Richards delivered the second part of the presentation. She began by saying, “Sex is not a common or comfortable topic of discussion in the home, nor is it really in the classroom or in relationships,” and explained that many students felt “unprepared and confused about what was true or realistic about sex.” She explained that sex education plays a role in students’ understandings of themselves and others. Richards then said that misunderstanding bodies and relationships is a result of oppression due to a “cis[gender] and hetero[sexual] patriarchy, white supremacy and racism.”
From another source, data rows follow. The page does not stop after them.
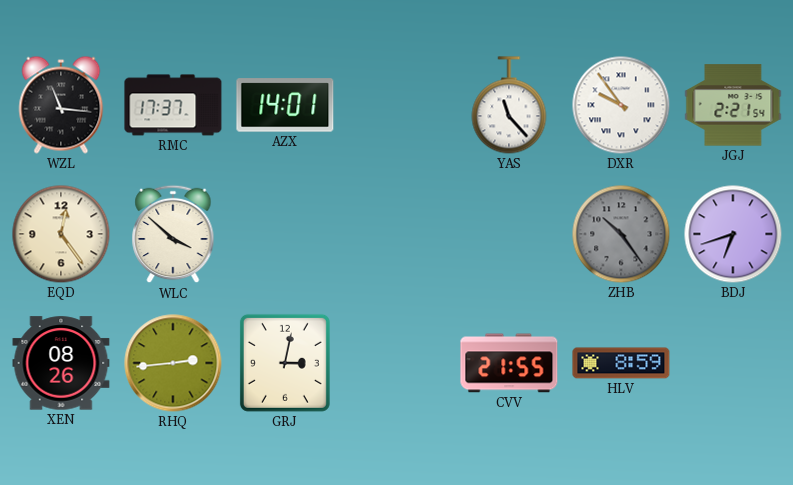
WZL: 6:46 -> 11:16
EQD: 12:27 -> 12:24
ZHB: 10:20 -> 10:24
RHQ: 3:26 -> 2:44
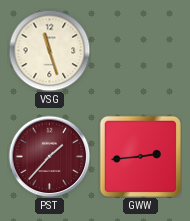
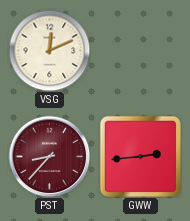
VSG: 11:27 -> 12:11
PST: 1:37 -> 8:37
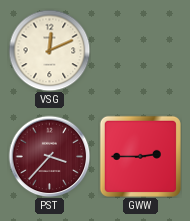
PST: 8:37 -> 3:37
GWW: 2:44 -> 2:45
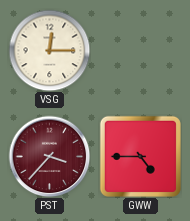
VSG: 12:11 -> 12:15
GWW: 2:45 -> 4:45
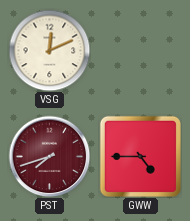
VSG: 12:15 -> 12:11
PST: 3:37 -> 7:42
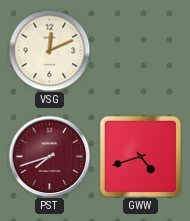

Richards discussed the idea of “body literacy,” or “the intimate knowing of one’s own body as well as a general understanding of the various types of bodies you may interact with in any sort of relationship.” Richards added that people experience sexual and romantic attraction in different ways, noting the validity of both asexuality and aromanticism. She said that sexuality and gender-identity spectrums should be better acknowledged in sex education.
Richards concluded the presentation by saying that statistics show that people will continue to be sexually active with or without proper sex education, emphasizing the importance of a curriculum that would provide “access to language for bodily experiences, desires and concerns.” Richards said she believes that “body literacy could also provide the framework for dismantling some of society’s most violent gender stereotypes. … This could shift multiple generations’ understanding of autonomy and harm.”